→ What to do
Which lines in the items below contain the word "Πάτρα"? Copy out each one.

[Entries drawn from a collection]
_____

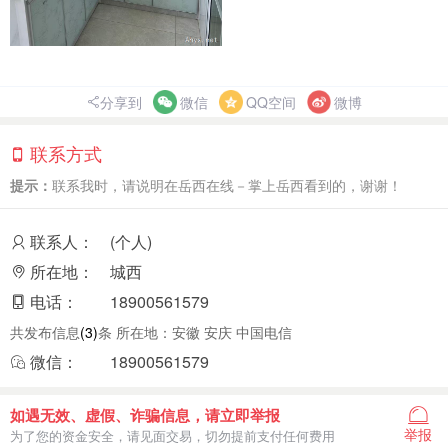
分享到
微信
QQ空间
微博
联系方式
提示：
联系我时，请说明在岳西在线－掌上岳西看到的，谢谢！
联系人：
(个人)
所在地：
城西
电话：
18900561579
共发布信息
(3)
条 所在地：安徽 安庆 中国电信
微信：
18900561579
如遇无效、虚假、诈骗信息，请立即举报
举报
为了您的资金安全，请见面交易，切勿提前支付任何费用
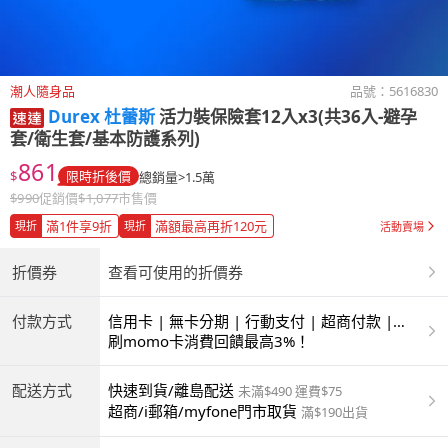
潮人隨身品
品號：
5616830
Durex 杜蕾斯
活力裝保險套12入x3(共36入-避孕
套/衛生套/基本防護系列)
861
$
限時折後價
總銷量>1.5萬
$
990
促銷價
$
1,077
市售價
滿1件享9折
滿額最高再折120元
現折
現折
活動賣場
折價券
查看可使用的折價券
付款方式
信用卡 | 無卡分期 | 行動支付 | 超商付款 |
ATM | 銀聯卡
刷momo卡消費回饋最高3%！
配送方式
快速到貨/離島配送
未滿$490 運費$75
超商/i郵箱/myfone門市取貨
滿$190出貨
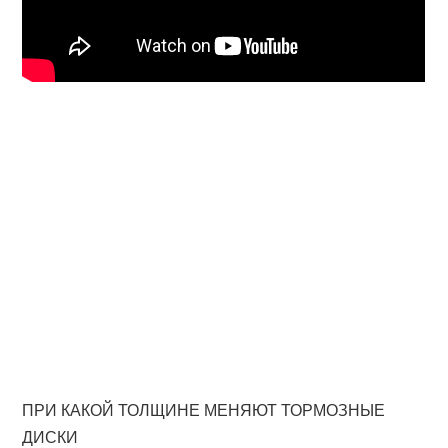
ПРИ КАКОЙ ТОЛЩИНЕ МЕНЯЮТ ТОРМОЗНЫЕ
ДИСКИ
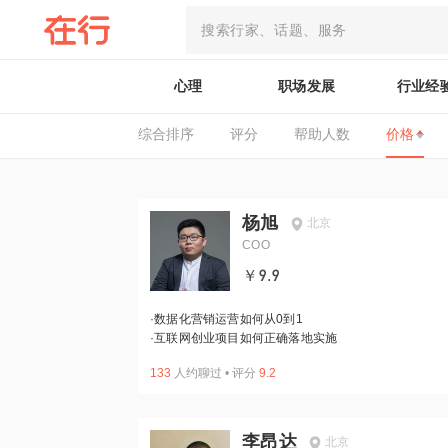
心理
职场发展
行业经
综合排序
评分
帮助人数
价格
杨旭
北京
COO
￥9.9
·
数据化营销运营如何从0到1
·
互联网创业项目如何正确落地实施
133
人约聊过
•
评分
9.2
李昂达
北京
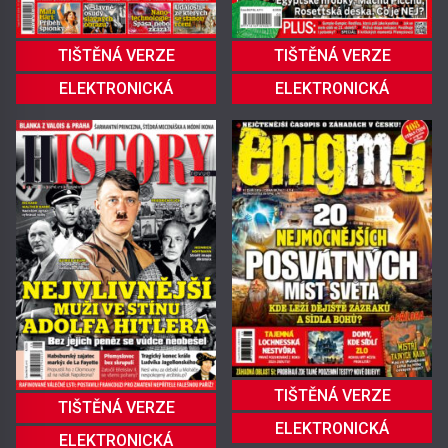
TIŠTĚNÁ VERZE
TIŠTĚNÁ VERZE
ELEKTRONICKÁ
ELEKTRONICKÁ
TIŠTĚNÁ VERZE
TIŠTĚNÁ VERZE
ELEKTRONICKÁ
ELEKTRONICKÁ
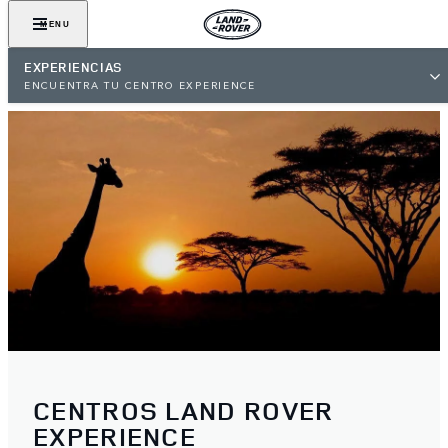
MENU
EXPERIENCIAS
ENCUENTRA TU CENTRO EXPERIENCE
CENTROS LAND ROVER
EXPERIENCE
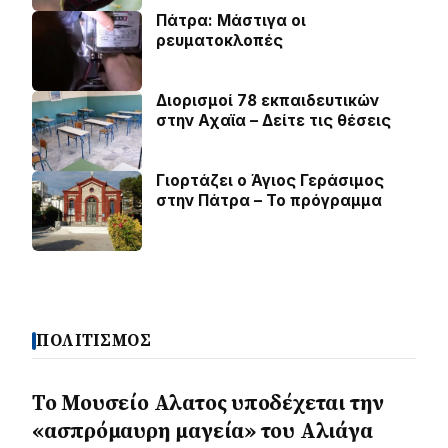
Πάτρα: Μάστιγα οι
ρευµατοκλοπές
Διορισμοί 78 εκπαιδευτικών
στην Αχαϊα – Δείτε τις θέσεις
Γιορτάζει ο Άγιος Γεράσιμος
στην Πάτρα – Το πρόγραμμα
ΠΟΛΙΤΙΣΜΟΣ
Το Μουσείο Αλατος υποδέχεται την
«ασπρόμαυρη μαγεία» του Αλιάγα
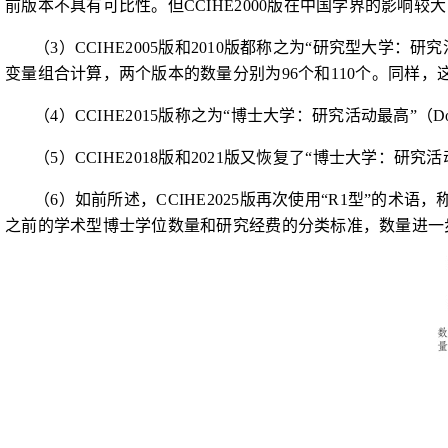
前版本不具有可比性。但
CCIHE2000
版在中国学界的影响较大
（
3
）
CCIHE2005
版和
2010
版都称之为“研究型大学：研究
变量组合计算，两个版本的数量分别为
96
个和
110
个。同样，
（
4
）
CCIHE2015
版称之为“博士大学：研究活动最高”（
Do
（
5
）
CCIHE2018
版和
2021
版又恢复了“博士大学：研究活
（
6
）如前所述，
CCIHE2025
版再次使用“
R1
型”的术语，
之前的学术型博士学位数量和研究经费的分类标准，数量进一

_____

→ Exercise result
Πάτρα: Μάστιγα οι
στην Πάτρα – Το πρόγραμμα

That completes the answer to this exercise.